In Japan, a shopper can walk up to a kiosk at a grocery store and learn about a food's background -- where it came from, who grew it, how it was raised. Whether it influences the purchasing decision or not, is up for debate, but it at least provides a certain comfort perception for the consumer.
Japan isn't the only country to take such actions. More and more, that mentality is spreading across the United States. High-end restaurants have embraced this idea for the past few years, listing information about food producers on their menus. While this is away to set themselves and their menus apart, it's also a way to give some consumers more of what they want -- assurances about their food products.
Now www.AmericanFeast.com bills itself as a Web site that not only sells specialty foods, but also explains why the foods are special.
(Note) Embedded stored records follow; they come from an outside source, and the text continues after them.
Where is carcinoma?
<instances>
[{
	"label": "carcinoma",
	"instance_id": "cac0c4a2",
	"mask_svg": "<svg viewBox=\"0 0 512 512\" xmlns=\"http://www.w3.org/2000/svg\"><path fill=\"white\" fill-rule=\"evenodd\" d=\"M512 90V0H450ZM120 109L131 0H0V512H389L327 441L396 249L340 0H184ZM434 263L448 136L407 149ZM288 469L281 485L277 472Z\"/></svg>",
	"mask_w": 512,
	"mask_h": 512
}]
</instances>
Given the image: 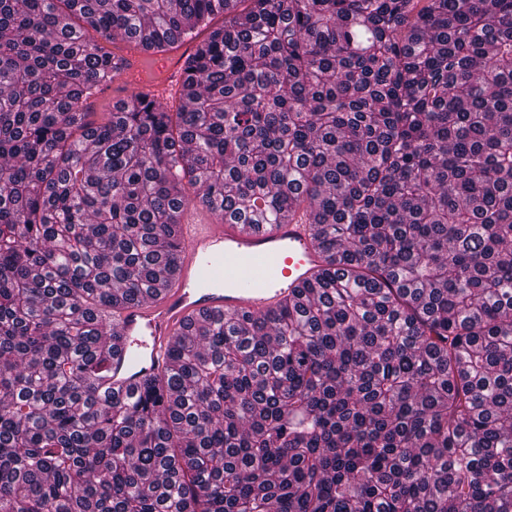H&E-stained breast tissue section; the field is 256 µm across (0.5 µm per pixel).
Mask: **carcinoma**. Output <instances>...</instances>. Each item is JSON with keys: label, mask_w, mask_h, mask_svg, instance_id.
<instances>
[{"label": "carcinoma", "mask_w": 512, "mask_h": 512, "mask_svg": "<svg viewBox=\"0 0 512 512\" xmlns=\"http://www.w3.org/2000/svg\"><path fill=\"white\" fill-rule=\"evenodd\" d=\"M195 202L328 267L106 396ZM0 512H512V0H0ZM187 49L188 47L182 43L165 55L163 60L157 57L155 68H161L164 61V69L152 78L143 73L142 62L137 54H126L125 59L118 63V79L130 84L131 90L148 94L151 98L165 100L169 95H173L183 82V73L177 60Z\"/></svg>", "instance_id": "obj_1"}]
</instances>
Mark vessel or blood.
Returning <instances> with one entry per match:
<instances>
[{"label":"vessel or blood","instance_id":"1","mask_svg":"<svg viewBox=\"0 0 512 512\" xmlns=\"http://www.w3.org/2000/svg\"><path fill=\"white\" fill-rule=\"evenodd\" d=\"M178 45L164 57L154 77L143 72L140 57L127 54L119 78L132 90L164 100L183 82ZM179 255L171 279L162 281L154 299L109 313L120 341L112 351L108 394L138 388L167 365L172 336L202 315L248 311L263 314L312 281L327 265L313 227L300 220L285 224H223L202 205H185L178 227Z\"/></svg>","mask_w":512,"mask_h":512}]
</instances>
"We think our visitors want to know about the taste of the food and the sustainability of the methods used to produce that food," says Jeff Deasy, AmericanFeast.com president. "They're people that are concerned about both personal health and the health of the environment."
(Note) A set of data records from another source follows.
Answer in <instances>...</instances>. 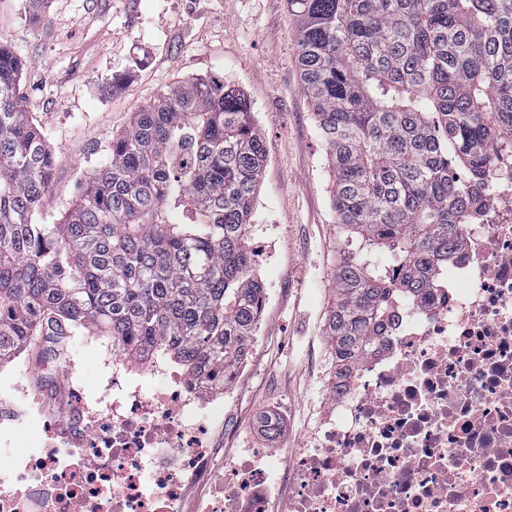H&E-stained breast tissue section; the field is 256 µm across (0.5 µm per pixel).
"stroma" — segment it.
<instances>
[{
  "label": "stroma",
  "instance_id": "1",
  "mask_svg": "<svg viewBox=\"0 0 512 512\" xmlns=\"http://www.w3.org/2000/svg\"><path fill=\"white\" fill-rule=\"evenodd\" d=\"M296 34L287 0H0V46L24 64L20 96L53 154L39 223L61 221L133 112L174 82L218 76L247 95L267 146L249 237L273 258L258 271L266 306L237 388L236 445L284 461L317 420L313 357L330 349L326 316L348 237L331 207L335 173L302 89ZM109 343L72 331L88 393ZM282 399L293 411L271 437L262 419Z\"/></svg>",
  "mask_w": 512,
  "mask_h": 512
}]
</instances>
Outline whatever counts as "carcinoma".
Returning a JSON list of instances; mask_svg holds the SVG:
<instances>
[{
	"label": "carcinoma",
	"mask_w": 512,
	"mask_h": 512,
	"mask_svg": "<svg viewBox=\"0 0 512 512\" xmlns=\"http://www.w3.org/2000/svg\"><path fill=\"white\" fill-rule=\"evenodd\" d=\"M297 63L357 243L336 268L326 337L362 355L391 291L426 288L492 153L512 152V0H288ZM0 48V363L45 321L90 326L130 361L167 356L226 383L265 291L248 224L267 150L237 87L177 81L132 114L58 224H39L53 156ZM399 267L391 280L379 256Z\"/></svg>",
	"instance_id": "1"
}]
</instances>
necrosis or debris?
I'll use <instances>...</instances> for the list:
<instances>
[{
	"instance_id": "necrosis-or-debris-1",
	"label": "necrosis or debris",
	"mask_w": 512,
	"mask_h": 512,
	"mask_svg": "<svg viewBox=\"0 0 512 512\" xmlns=\"http://www.w3.org/2000/svg\"><path fill=\"white\" fill-rule=\"evenodd\" d=\"M454 230L426 296L395 292L347 376L320 369L327 406L282 466L255 448L221 457L233 384L152 363L148 388L110 348L94 400L64 323L45 326L33 406L0 398V512H188L199 487L214 491L203 512H512V179L485 183ZM32 420L37 447H16Z\"/></svg>"
}]
</instances>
The site, includes food categories ranging from meat cuts to tapenades and pickled vegetables. It offers product descriptions that include information such as taste evaluations, the product's historic origins, farming methods and awards won. There are also sections that highlight producers and recipes incorporating the products.
While it doesn't directly tie the producer to the exact product, it's an innovative start, and likely a start of a future trend, at least for upscale and specialty food shoppers.